DB_PATH = "vectors.db"
DIM = 384
model = SentenceTransformer("all-MiniLM-L6-v2")

def embed_norm(texts):
    v = model.encode(texts).astype("float32")
    v /= (np.linalg.norm(v, axis=1, keepdims=True) + 1e-12)  #  kosinus → IP
    return v

con = sqlite3.connect(DB_PATH)
con.enable_load_extension(True)
sqlite_vss.load(con)
cur = con.cursor()

#  1) Tabel
cur.executescript(f"""
CREATE TABLE IF NOT EXISTS docs(
  id INTEGER PRIMARY KEY,
  text TEXT NOT NULL
);
CREATE VIRTUAL TABLE IF NOT EXISTS doc_index USING vss0(emb({DIM}));
""")
con.commit()

#  2) Data + index
docs = [
    (1, "The Fibonacci sequence starts with 0 and 1."),
    (2, "Dijkstra's algorithm finds the shortest paths in a graph."),
    (3, "Recursion is a function calling itself."),
]
cur.executemany("INSERT OR IGNORE INTO docs(id, text) VALUES (?,?)", docs)

embs = embed_norm([t for _, t in docs]).tolist()

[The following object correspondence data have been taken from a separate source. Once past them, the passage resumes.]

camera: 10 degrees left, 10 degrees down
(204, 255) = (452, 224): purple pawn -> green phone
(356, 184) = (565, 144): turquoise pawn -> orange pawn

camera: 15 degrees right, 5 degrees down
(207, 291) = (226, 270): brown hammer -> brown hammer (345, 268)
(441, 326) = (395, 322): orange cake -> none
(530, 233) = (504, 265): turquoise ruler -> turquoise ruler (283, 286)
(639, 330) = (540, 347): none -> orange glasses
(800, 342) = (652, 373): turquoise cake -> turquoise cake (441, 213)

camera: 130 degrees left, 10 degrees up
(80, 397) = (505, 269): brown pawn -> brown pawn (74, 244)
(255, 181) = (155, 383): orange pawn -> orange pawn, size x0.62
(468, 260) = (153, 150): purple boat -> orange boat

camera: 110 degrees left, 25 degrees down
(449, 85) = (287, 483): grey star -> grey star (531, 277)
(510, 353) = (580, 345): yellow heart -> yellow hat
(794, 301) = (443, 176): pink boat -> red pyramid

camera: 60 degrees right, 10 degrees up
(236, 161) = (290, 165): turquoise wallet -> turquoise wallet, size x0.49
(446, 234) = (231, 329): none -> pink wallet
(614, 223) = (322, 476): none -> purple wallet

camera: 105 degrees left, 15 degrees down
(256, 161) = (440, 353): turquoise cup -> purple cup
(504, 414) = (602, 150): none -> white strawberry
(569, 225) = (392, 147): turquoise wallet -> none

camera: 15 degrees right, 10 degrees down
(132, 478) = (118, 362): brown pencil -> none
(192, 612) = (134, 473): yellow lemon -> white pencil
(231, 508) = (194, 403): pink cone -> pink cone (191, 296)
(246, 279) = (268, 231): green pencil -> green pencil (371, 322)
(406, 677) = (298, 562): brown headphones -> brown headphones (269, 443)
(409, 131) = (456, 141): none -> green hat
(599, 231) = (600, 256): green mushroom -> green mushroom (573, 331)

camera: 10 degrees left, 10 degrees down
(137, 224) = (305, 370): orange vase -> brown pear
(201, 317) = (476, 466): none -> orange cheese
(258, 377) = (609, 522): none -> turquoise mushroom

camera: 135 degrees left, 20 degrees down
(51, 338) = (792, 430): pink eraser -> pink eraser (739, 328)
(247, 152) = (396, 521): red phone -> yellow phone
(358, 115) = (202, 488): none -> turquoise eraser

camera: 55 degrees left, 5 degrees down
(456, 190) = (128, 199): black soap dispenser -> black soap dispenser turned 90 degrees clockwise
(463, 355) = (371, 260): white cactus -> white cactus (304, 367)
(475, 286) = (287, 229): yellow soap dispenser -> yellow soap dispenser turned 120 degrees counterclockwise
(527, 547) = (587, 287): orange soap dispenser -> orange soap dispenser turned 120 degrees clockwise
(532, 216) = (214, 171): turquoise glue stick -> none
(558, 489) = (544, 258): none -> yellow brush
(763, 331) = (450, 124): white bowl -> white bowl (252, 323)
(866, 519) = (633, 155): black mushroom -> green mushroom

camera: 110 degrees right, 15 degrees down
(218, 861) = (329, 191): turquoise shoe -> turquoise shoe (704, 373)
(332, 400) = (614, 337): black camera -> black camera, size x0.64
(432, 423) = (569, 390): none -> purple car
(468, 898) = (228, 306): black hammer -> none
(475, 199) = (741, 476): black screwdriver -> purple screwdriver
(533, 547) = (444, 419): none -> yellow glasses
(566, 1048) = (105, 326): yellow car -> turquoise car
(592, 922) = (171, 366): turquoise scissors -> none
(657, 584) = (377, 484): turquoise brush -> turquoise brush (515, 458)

#  (a) if exist — remove old vectors by rowid
cur.executemany("DELETE FROM doc_index WHERE rowid = ?", [(d[0],) for d in docs])
#  (b) insert as raw JSON string
cur.executemany(
    "INSERT INTO doc_index(rowid, emb) VALUES (?, ?)",
    [(docs[i][0], json.dumps(embs[i])) for i in range(len(docs))]
)
con.commit()

query = "How does the Fibonacci sequence begin?"
q = embed_norm([query])[0].tolist()

rows = cur.execute("""
WITH knn AS (
  SELECT rowid, distance
  FROM doc_index
  WHERE vss_search(emb, ?)
  ORDER BY distance DESC
  LIMIT 5
)
SELECT d.id, d.text, knn.distance
FROM knn
JOIN docs AS d ON d.id = knn.rowid
ORDER BY knn.distance DESC;
""", (json.dumps(q),)).fetchall()

for rid, text, score in rows:
    print(f"id={rid} score={score:.4f}  text={text}")

id=2 score=1.6242  text=Dijkstra's algorithm finds the shortest paths in a graph.
id=3 score=1.1552  text=Recursion is a function calling itself.
id=1 score=0.3085  text=The Fibonacci sequence starts with 0 and 1.